There is nothing more beautiful than to know Him and to speak to others of our
friendship with Him. The task of the shepherd, the task of the fisher of men,
can often seem wearisome. But it is beautiful and wonderful, because it is
truly a service to joy, to God's joy which longs to break into the world.
"Here I want to add something: both the image of the shepherd and that of
the fisherman issue an explicit call to unity. 'I have other sheep that are
not of this fold; I must lead them too, and they will heed my voice. So there
shall be one flock, one shepherd' (Jn 10:16); these are the words of Jesus at
the end of His discourse on the Good Shepherd. And the account of the 153
large fish ends with the joyful statement: 'although there were so many, the
net was not torn' (Jn 21:11). Alas, beloved Lord, with sorrow we must now
acknowledge that it has been torn! But no - we must not be sad! Let us rejoice
because of Your promise, which does not disappoint, and let us do all we can
to pursue the path towards the unity You have promised. Let us remember it in
our prayer to the Lord, as we plead with Him: yes, Lord, remember Your
promise. Grant that we may be one flock and one shepherd! Do not allow Your
net to be torn, help us to be servants of unity!
"At this point, my mind goes back to October 22 1978, when Pope John Paul II
began his ministry here in Saint Peter's Square. His words on that occasion
constantly echo in my ears: 'Do not be afraid! Open wide the doors for
Christ!' The Pope was addressing the mighty, the powerful of this world, who
feared that Christ might take away something of their power if they were to
let Him in, if they were to allow the faith to be free. Yes, He would
certainly have taken something away from them: the dominion of corruption, the
manipulation of law and the freedom to do as they pleased.
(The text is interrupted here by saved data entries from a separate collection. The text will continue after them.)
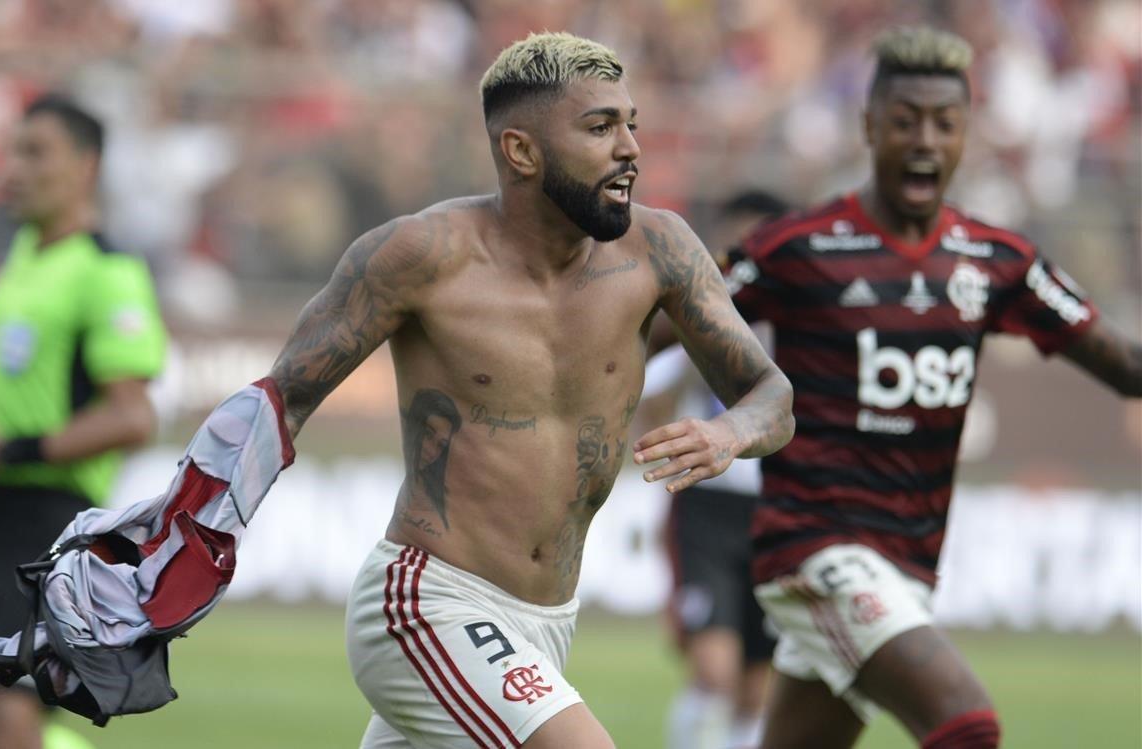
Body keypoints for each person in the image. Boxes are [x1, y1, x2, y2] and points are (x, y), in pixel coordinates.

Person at [40, 32, 790, 748]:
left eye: (631, 124)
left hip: (546, 621)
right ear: (521, 150)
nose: (629, 148)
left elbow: (770, 393)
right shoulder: (421, 254)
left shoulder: (660, 248)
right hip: (426, 601)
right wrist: (166, 540)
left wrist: (730, 432)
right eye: (599, 128)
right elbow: (282, 399)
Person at [714, 27, 1141, 749]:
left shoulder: (996, 261)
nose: (925, 141)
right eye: (906, 120)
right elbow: (665, 328)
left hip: (908, 563)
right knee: (968, 726)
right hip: (816, 547)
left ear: (965, 135)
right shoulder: (800, 247)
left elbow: (1125, 364)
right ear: (869, 126)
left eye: (945, 125)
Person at [0, 95, 166, 749]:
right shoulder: (17, 261)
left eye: (35, 151)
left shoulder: (108, 272)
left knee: (4, 722)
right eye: (12, 150)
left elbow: (133, 415)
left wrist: (7, 448)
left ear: (85, 166)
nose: (13, 166)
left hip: (37, 521)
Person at [649, 191, 789, 749]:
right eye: (736, 246)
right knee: (714, 671)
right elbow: (650, 406)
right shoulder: (698, 319)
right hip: (707, 508)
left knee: (758, 688)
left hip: (777, 512)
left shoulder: (807, 330)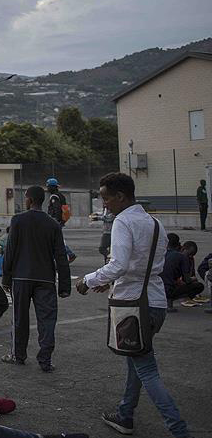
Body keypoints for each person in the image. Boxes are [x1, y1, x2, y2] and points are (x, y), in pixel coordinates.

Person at [77, 172, 192, 438]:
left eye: (106, 199)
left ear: (120, 196)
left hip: (133, 307)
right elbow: (141, 265)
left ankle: (179, 430)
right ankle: (125, 415)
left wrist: (88, 280)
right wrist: (111, 279)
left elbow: (118, 264)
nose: (104, 204)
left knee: (147, 370)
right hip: (156, 302)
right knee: (136, 362)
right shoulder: (154, 223)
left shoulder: (122, 221)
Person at [2, 186, 70, 372]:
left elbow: (10, 251)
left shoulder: (18, 220)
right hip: (46, 279)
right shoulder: (53, 224)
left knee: (20, 319)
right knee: (47, 320)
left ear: (29, 200)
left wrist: (6, 278)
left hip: (21, 277)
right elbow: (61, 256)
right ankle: (45, 360)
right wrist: (64, 285)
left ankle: (18, 354)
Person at [160, 233, 204, 311]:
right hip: (167, 290)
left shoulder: (160, 254)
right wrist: (193, 279)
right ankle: (170, 300)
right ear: (180, 246)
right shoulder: (182, 257)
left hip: (156, 288)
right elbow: (187, 280)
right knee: (199, 286)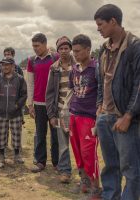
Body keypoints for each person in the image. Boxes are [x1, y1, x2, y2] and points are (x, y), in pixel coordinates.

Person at [94, 4, 140, 200]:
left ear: (113, 21)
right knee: (110, 165)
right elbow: (101, 81)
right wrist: (99, 106)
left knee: (131, 169)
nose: (98, 28)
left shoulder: (135, 47)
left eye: (100, 24)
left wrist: (129, 115)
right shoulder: (104, 50)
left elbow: (139, 85)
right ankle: (110, 196)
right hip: (105, 117)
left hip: (124, 119)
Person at [69, 34, 101, 199]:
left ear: (88, 49)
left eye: (78, 51)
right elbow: (72, 89)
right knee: (77, 151)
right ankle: (84, 182)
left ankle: (96, 188)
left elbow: (102, 93)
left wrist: (98, 115)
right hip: (74, 114)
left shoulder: (96, 68)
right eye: (74, 51)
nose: (75, 54)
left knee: (89, 153)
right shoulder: (74, 68)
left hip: (89, 117)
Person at [27, 33, 59, 172]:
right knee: (40, 133)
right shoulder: (32, 60)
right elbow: (30, 83)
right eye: (33, 46)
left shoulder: (55, 57)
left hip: (54, 103)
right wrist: (30, 104)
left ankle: (57, 162)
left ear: (45, 44)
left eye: (37, 46)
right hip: (39, 103)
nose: (35, 49)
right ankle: (41, 161)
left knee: (56, 135)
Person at [46, 36, 75, 183]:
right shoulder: (54, 68)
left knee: (79, 144)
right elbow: (50, 93)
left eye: (66, 48)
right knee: (62, 144)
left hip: (77, 111)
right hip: (60, 111)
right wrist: (51, 115)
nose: (64, 51)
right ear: (57, 51)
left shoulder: (77, 65)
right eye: (61, 49)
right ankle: (65, 171)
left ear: (70, 49)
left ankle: (85, 174)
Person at [0, 57, 27, 165]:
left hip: (15, 112)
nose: (5, 67)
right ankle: (1, 154)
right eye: (3, 65)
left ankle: (17, 154)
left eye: (7, 65)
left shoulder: (20, 79)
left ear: (13, 66)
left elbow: (24, 95)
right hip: (1, 112)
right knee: (1, 133)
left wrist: (17, 106)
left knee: (16, 133)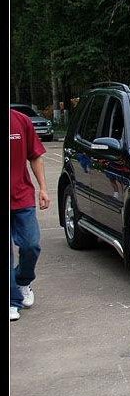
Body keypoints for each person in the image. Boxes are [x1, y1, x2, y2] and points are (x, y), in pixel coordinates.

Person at [10, 108, 50, 321]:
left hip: (22, 196)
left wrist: (43, 188)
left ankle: (23, 280)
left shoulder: (20, 121)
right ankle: (12, 300)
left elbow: (35, 156)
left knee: (31, 245)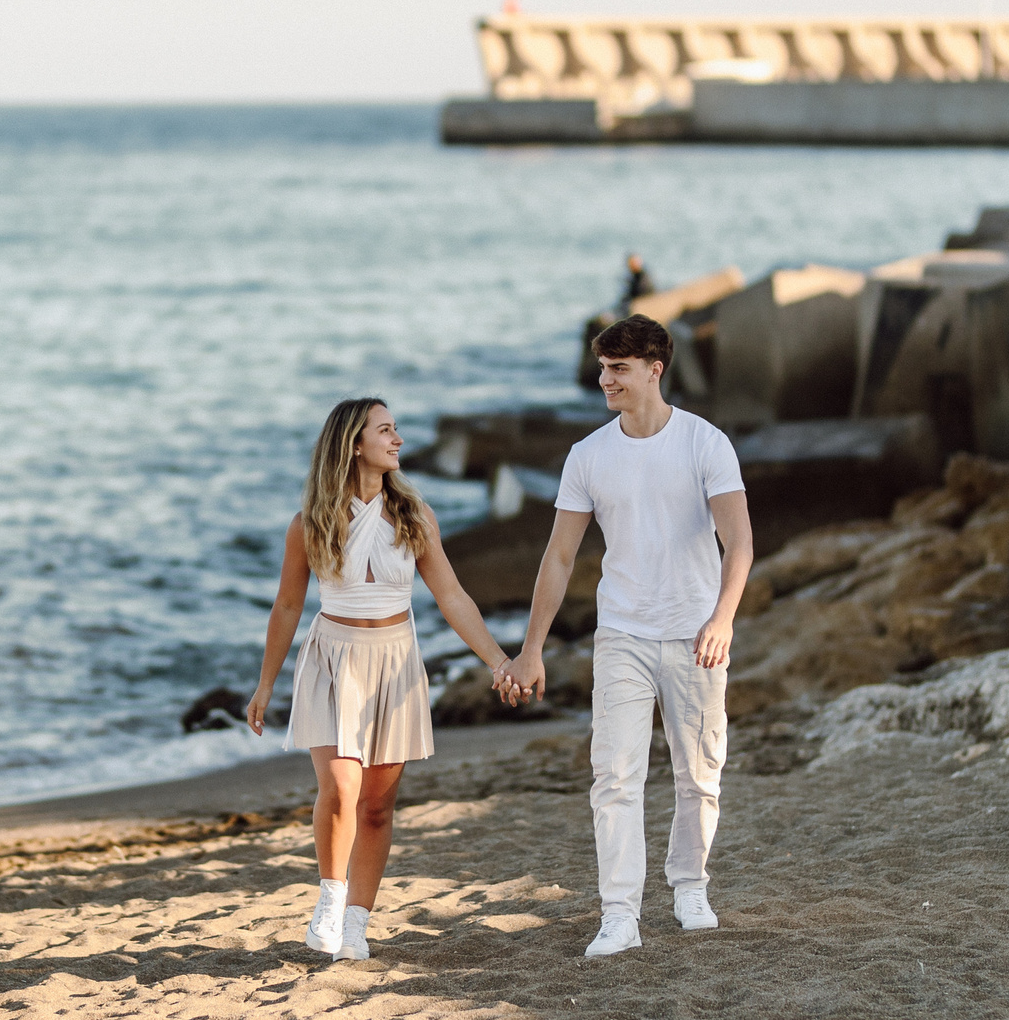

But He would not
have taken away anything that pertains to human freedom or dignity, or to the
building of a just society. The Pope was also speaking to everyone, especially
the young. Are we not perhaps all afraid in some way? If we let Christ enter
fully into our lives, if we open ourselves totally to Him, are we not afraid
that He might take something away from us? Are we not perhaps afraid to give
up something significant, something unique, something that makes life so
beautiful? Do we not then risk ending up diminished and deprived of our
freedom? And once again the Pope said: No! If we let Christ into our lives, we
lose nothing, nothing, absolutely nothing of what makes life free, beautiful
and great. No! Only in this friendship are the doors of life opened wide. Only
in this friendship is the great potential of human existence truly revealed.
Only in this friendship do we experience beauty and liberation. And so, today,
with great strength and great conviction, on the basis of long personal
experience of life, I say to you, dear young people: Do not be afraid of
Christ! He takes nothing away, and He gives you everything. When we give
ourselves to Him, we receive a hundred-fold in return. Yes, open, open wide
the doors to Christ - and you will find true life. Amen."